◆ Data to use ◆
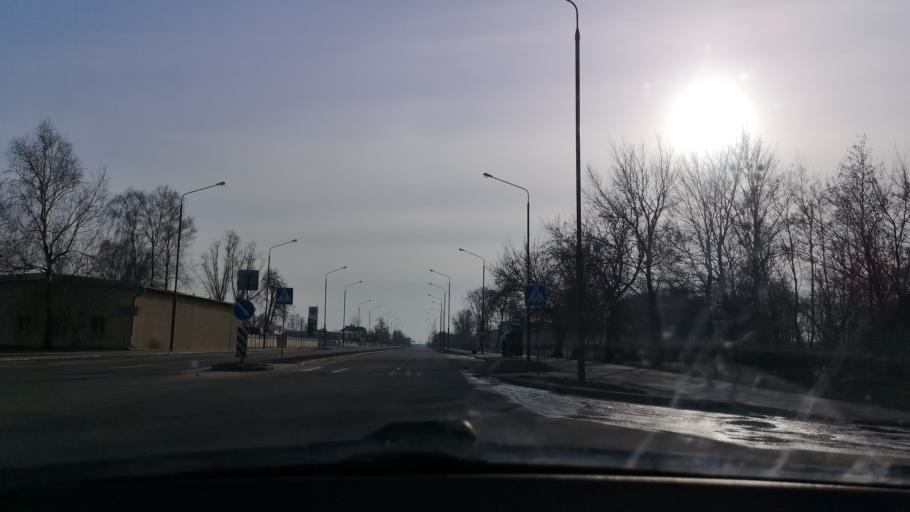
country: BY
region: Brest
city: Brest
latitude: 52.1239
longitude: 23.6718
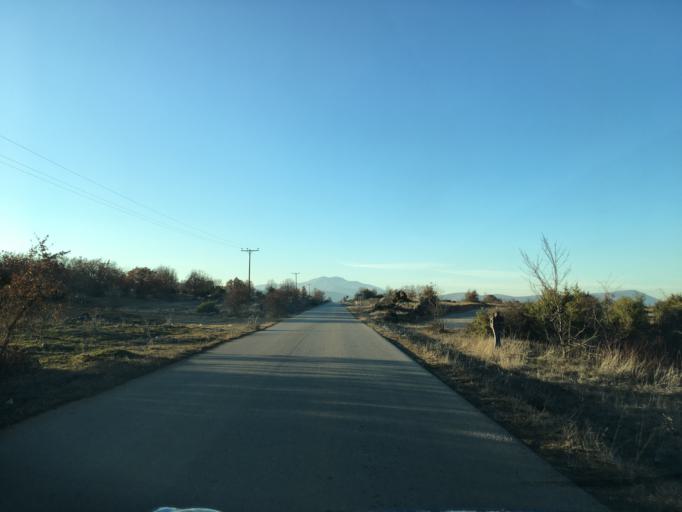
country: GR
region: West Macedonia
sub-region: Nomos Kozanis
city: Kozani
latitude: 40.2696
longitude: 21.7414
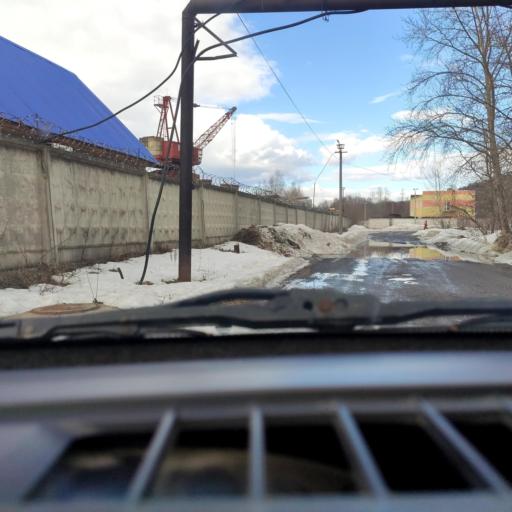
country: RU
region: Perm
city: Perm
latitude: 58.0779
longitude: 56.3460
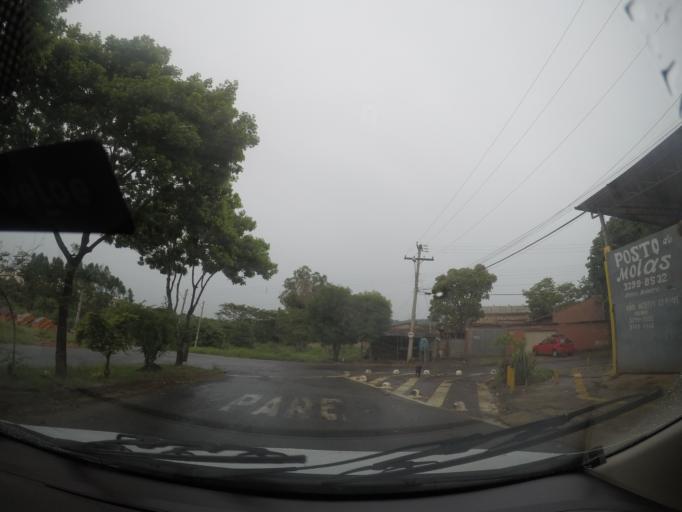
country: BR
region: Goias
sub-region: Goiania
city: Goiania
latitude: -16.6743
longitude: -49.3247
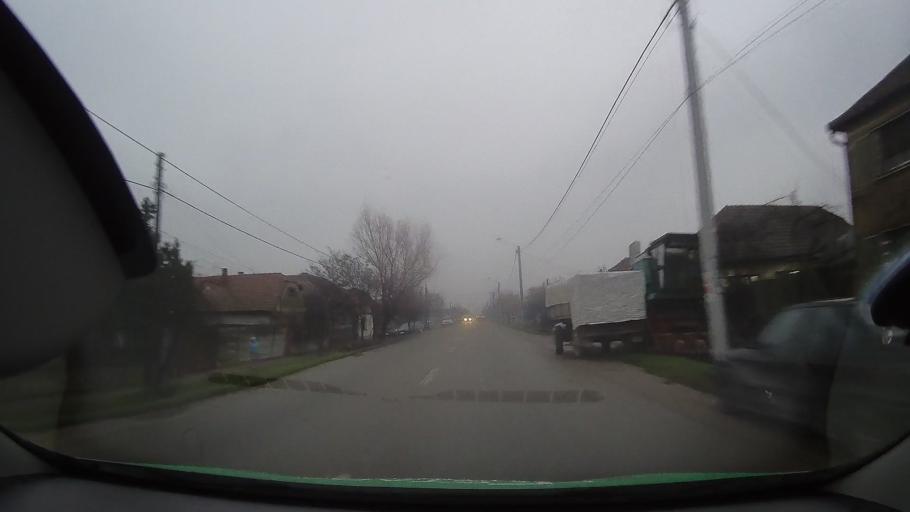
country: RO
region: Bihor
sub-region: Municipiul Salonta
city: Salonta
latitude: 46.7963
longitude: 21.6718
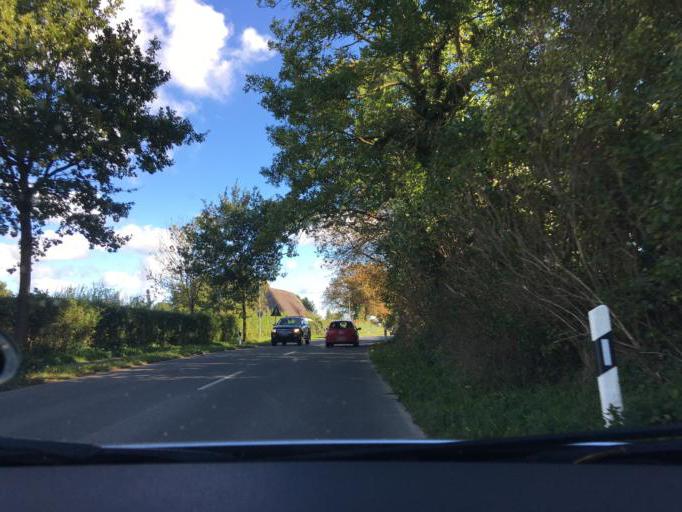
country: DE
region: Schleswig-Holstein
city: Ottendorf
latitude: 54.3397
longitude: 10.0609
--
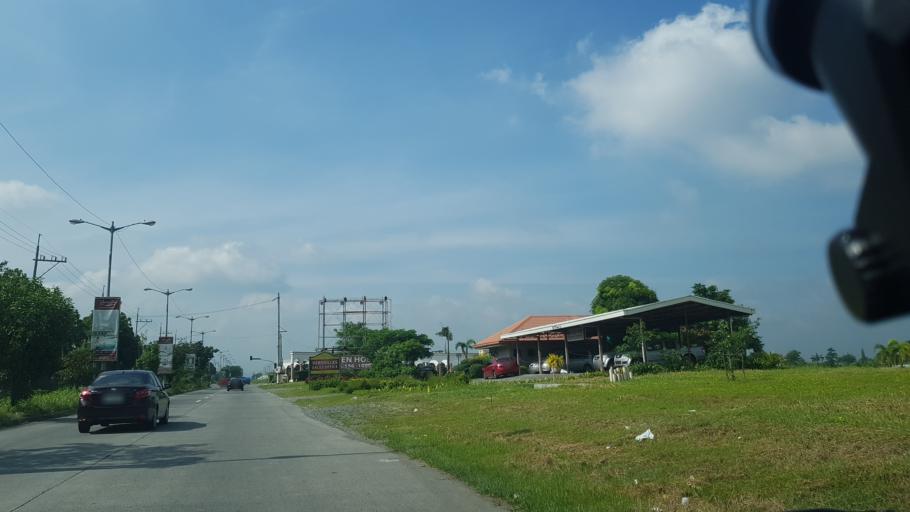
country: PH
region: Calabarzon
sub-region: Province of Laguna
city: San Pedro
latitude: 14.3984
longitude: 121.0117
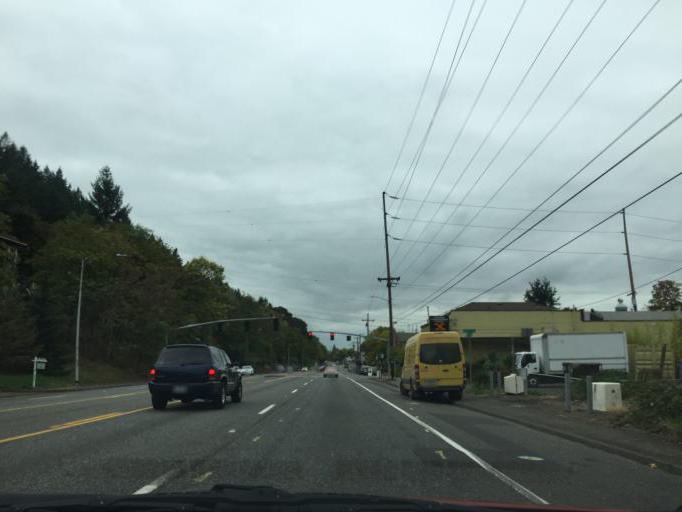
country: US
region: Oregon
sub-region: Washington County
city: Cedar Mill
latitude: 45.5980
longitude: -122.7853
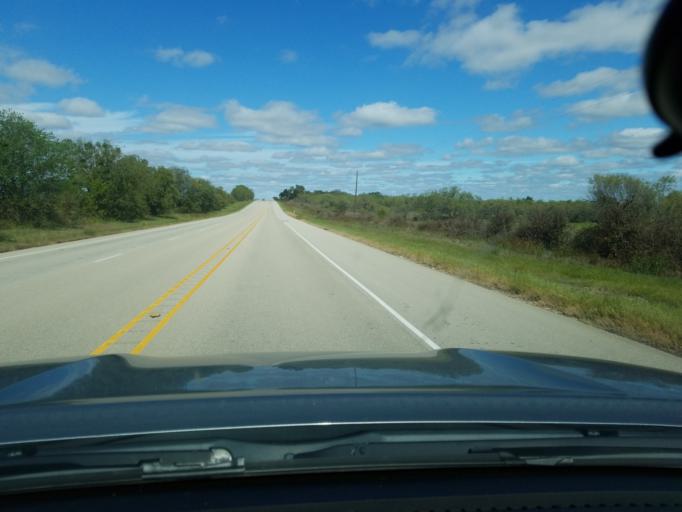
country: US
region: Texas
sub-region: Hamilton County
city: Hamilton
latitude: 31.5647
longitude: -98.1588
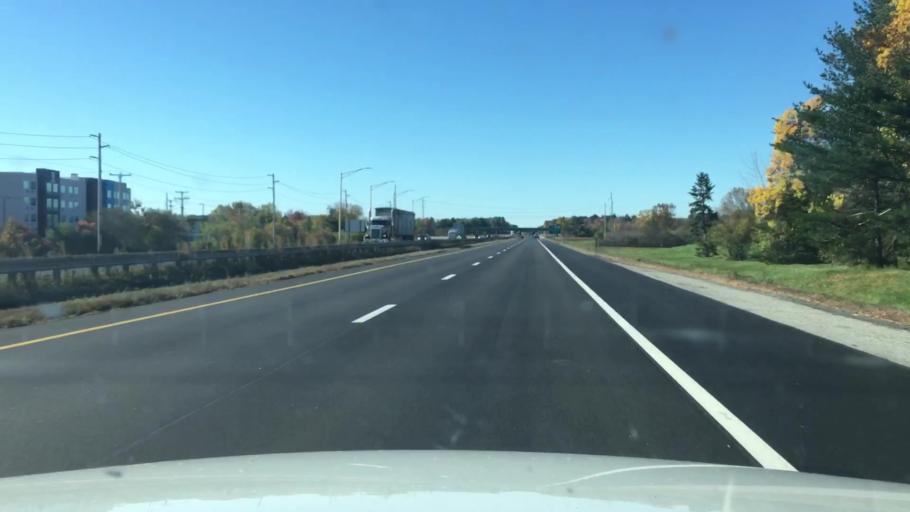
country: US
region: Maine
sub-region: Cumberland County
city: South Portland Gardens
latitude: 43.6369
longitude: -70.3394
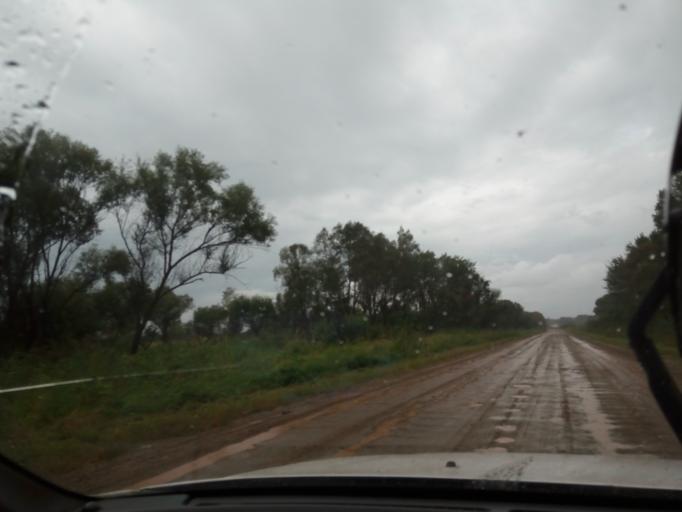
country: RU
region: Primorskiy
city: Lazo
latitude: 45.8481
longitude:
==
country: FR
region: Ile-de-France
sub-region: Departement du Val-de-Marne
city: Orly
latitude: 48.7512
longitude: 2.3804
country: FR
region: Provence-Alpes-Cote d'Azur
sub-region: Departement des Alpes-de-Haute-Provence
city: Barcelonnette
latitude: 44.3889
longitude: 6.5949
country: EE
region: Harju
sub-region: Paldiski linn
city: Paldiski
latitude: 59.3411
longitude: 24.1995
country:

◆ Given instruction ◆
Update the entries starting with the line containing "latitude: 52.1239" and continuing through the line containing "region: Goias", replacing "city" with "town" and leaving everything else unchanged. Omit the pictures from your answer.

◆ Full response ◆
latitude: 52.1239
longitude: 23.6718
country: GR
region: West Macedonia
sub-region: Nomos Kozanis
town: Kozani
latitude: 40.2696
longitude: 21.7414
country: RU
region: Perm
town: Perm
latitude: 58.0779
longitude: 56.3460
country: BR
region: Goias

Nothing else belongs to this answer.